PROBLEMAS A RESOLVER
- 1) Reescreva o texto sobre o perdão de "Se há um grande" a "provas e expiações.", trocando "mundo" por "planeta".
- 2) Dê continuidade ao texto sobre o perdão, começando logo depois da última frase dele.

TRECHO PARA LER
━━━━━━

Se há um grande desafio
para o ser humano neste
mundo é,
indubitavelmente, o
perdão. Perdoar e também
perdoar-se é tarefa
fundamental para se
desfrutar de um pouco de
equilíbrio neste mundo
de provas e expiações.
Autoperdão
Aliás, tenho visto muita
gente que não se perdoa
e sofre com isso. Automutila-se gerando
variadas complicações,
inclusive de ordem
orgânica. É preciso
entender que somos
Espíritos em processo
evolutivo. Erramos e
ainda erraremos um
bocado.
Interessante refletir
após os tropeços para
que não “batamos” o
dedão do pé nas mesmas
pedras. Mas, caso
tropiquemos nas mesmas
pedras, é preciso
levantar e dar a volta
por cima.
Lamentar-se em nada vai
resolver a situação, até
porque o ato praticado
ou a palavra dita são
impossíveis de serem
modificados, porém podem
ser reparados.
Portanto, perdoe-se,
pois, como ensina Lázaro
na mensagem “O dever”,
publicada em O
Evangelho segundo o
Espiritismo, o
primeiro dever que temos
em nossa vida é para com
nós mesmos. Então, se eu
tenho de perdoar o outro
para que me liberte,
devo, naturalmente,
perdoar-me.

━━━━━━

LINHAS
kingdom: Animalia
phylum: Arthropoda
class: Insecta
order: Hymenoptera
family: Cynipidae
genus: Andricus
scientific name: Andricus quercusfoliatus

━━━━━━

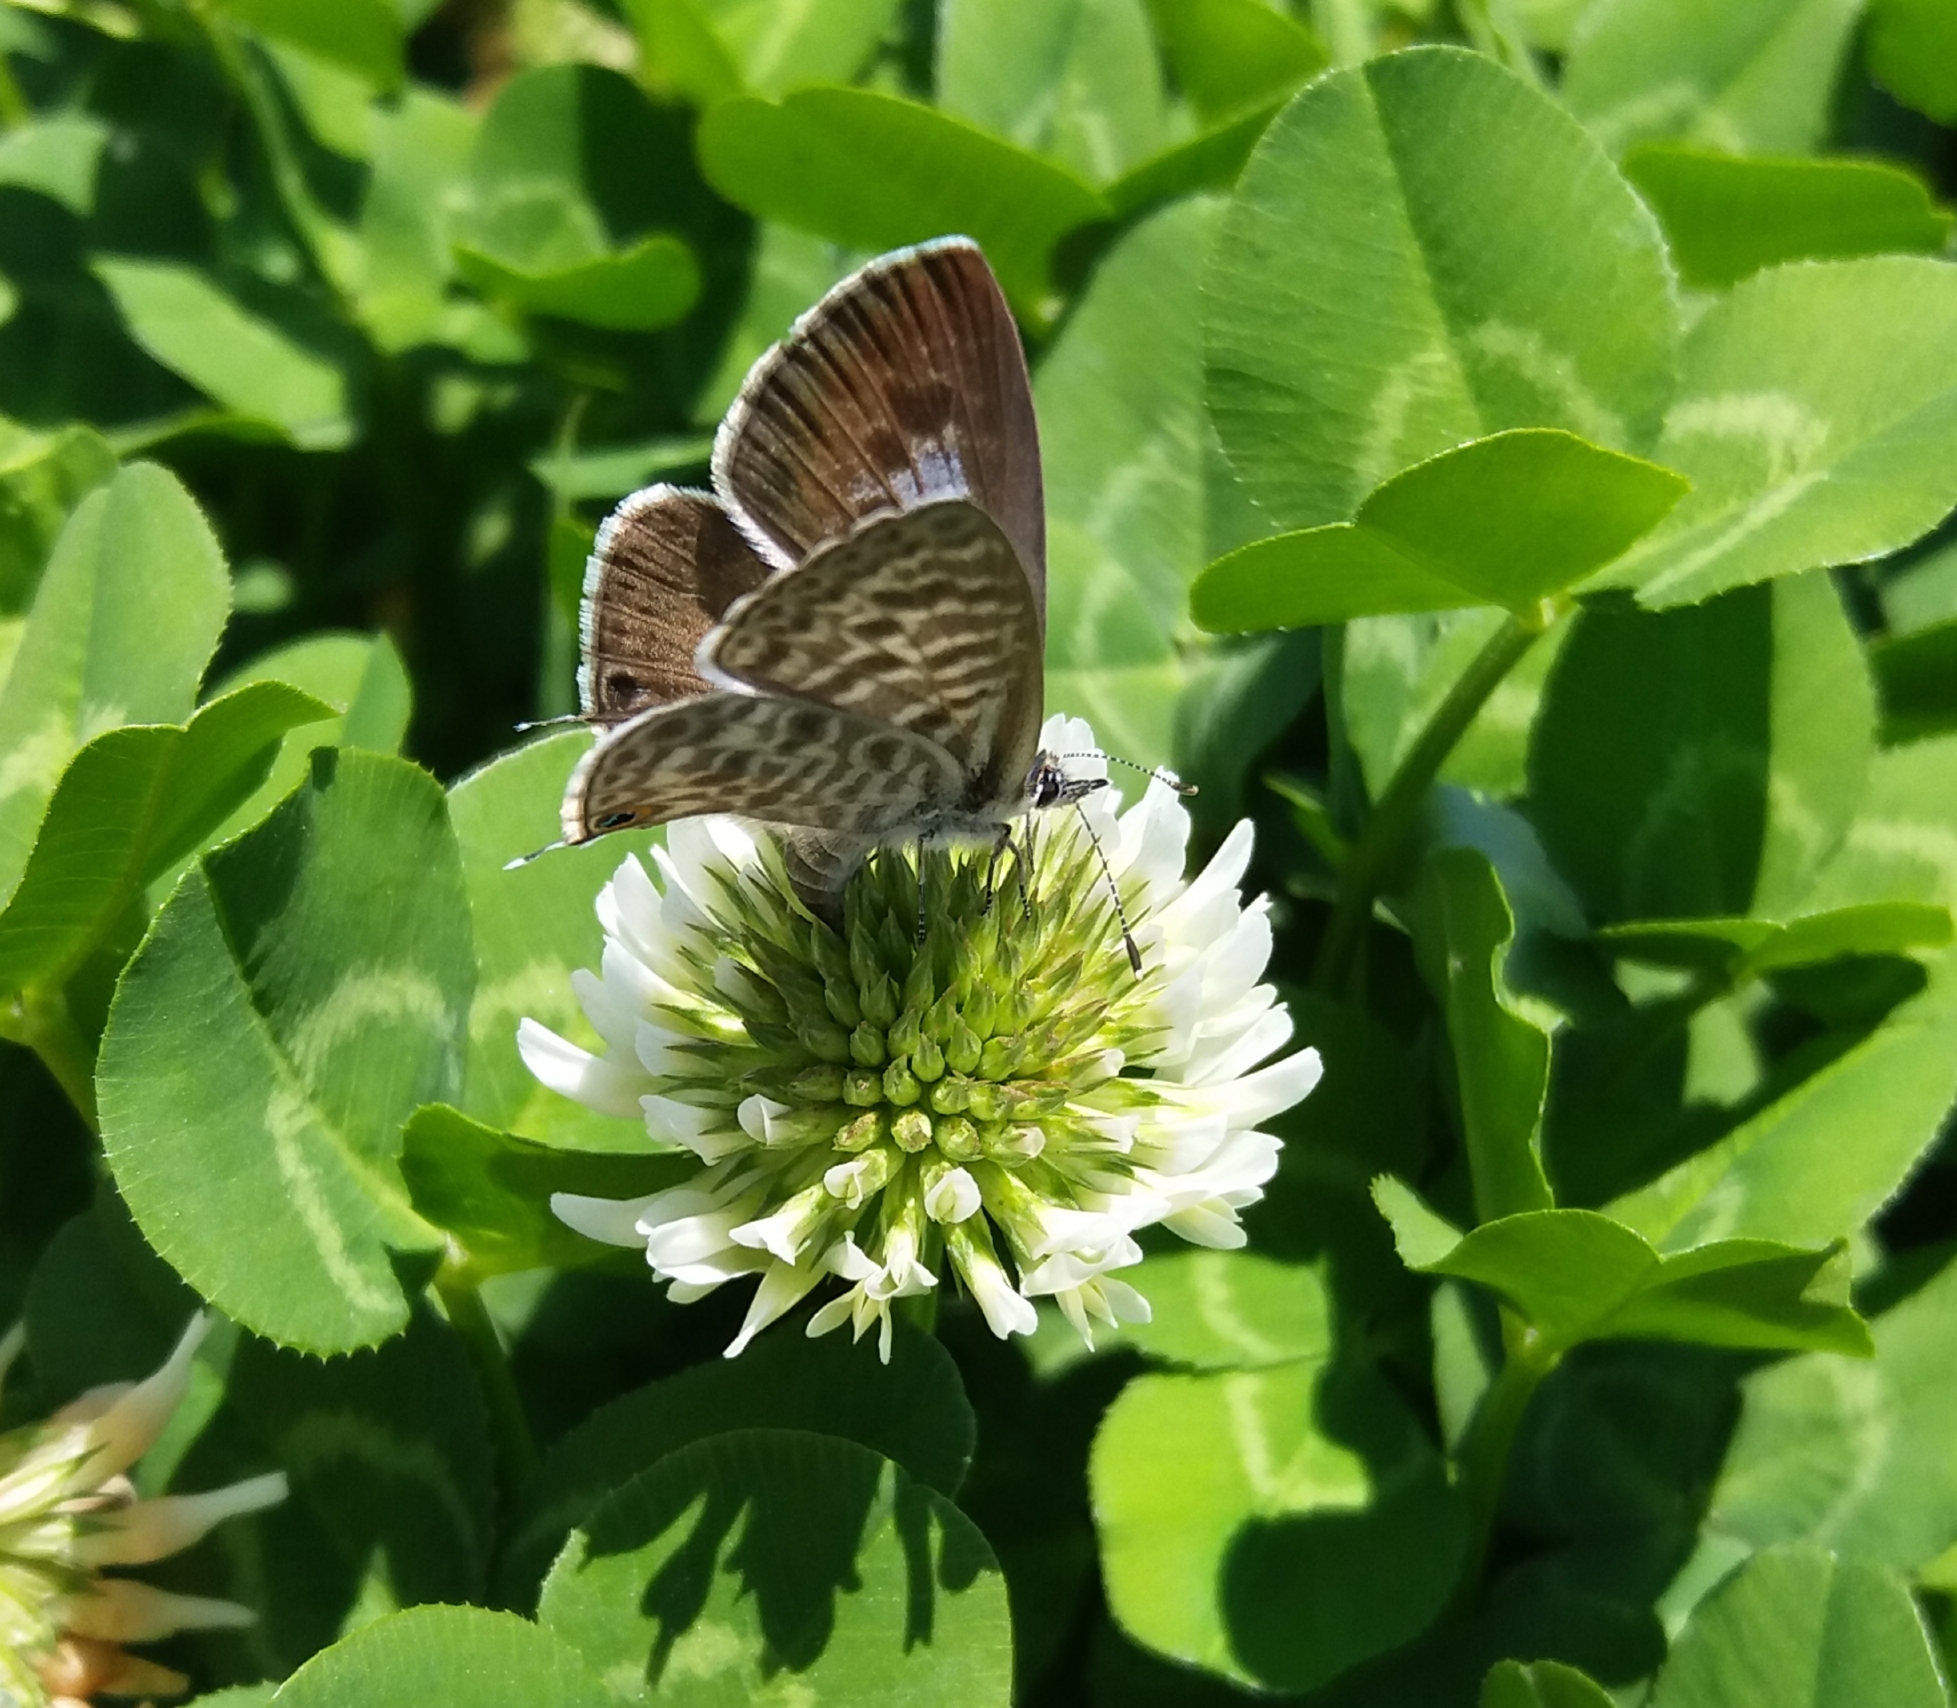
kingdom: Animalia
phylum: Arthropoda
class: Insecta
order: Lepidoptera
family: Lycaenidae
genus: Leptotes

━━━━━━

RESPOSTAS POR TAREFA
- 1)
Se há um grande desafio
para o ser humano neste
planeta é,
indubitavelmente, o
perdão. Perdoar e também
perdoar-se é tarefa
fundamental para se
desfrutar de um pouco de
equilíbrio neste planeta
de provas e expiações.

- 2)
Perdoar demais não é bom
Engana-se quem pensa ser
o perdão um favor ao
outro. Nada disso. É
apenas uma atitude
inteligente, que visa
preservar a sanidade
mental, pois ninguém
consegue levar uma vida
razoavelmente leve
carregando lixos no
coração.
Basta um simples olhar
no mundo em volta que se
verificarão grandes
dissabores, tristezas e
dificuldades de relação
porque o exercício do
perdão não foi
praticado.
No trabalho, um colega
deixa de falar com o
outro porque não perdoou
seu mau humor em um dia
de verão.
Na família, irmãos
deixam de conversar
porque um deles comeu a
sobremesa do outro.
No grupo espírita, um
indivíduo é convidado a
retirar-se porque o
grupo não perdoa suas
constantes análises.
Os casos vão ao
infinito. Todavia
percebe-se que, ao menos
no que foi narrado neste
início de texto, nada de
muito sério há que
justifique um abalo nas
relações.
Um amigo que
recentemente separou-se
da esposa, desabafou:
– Sabe, Balbo, eu estava
cansado de perdoar,
perdoei demais e chegou
um momento em que não
mais aguentava, então a
separação foi
inevitável.
Comentei com ele que o
problema foi ter
perdoado demais. Ele
estranhou. Mas é isso
mesmo. As relações
azedam porque as pessoas
perdoam demais. Vivem a
perdoar os deslizes do
outro. Vivem a exigir
que o outro se desculpe
por querelas. Não
compreendem que o outro,
seja o cônjuge, amigo,
colega de trabalho, é um
Espírito em evolução e,
vez ou outra, falhará,
sucumbirá, errará
conosco, chegará
atrasado ao compromisso,
falará um pouco mais
rude, não nos dará a
atenção que julgamos
merecer.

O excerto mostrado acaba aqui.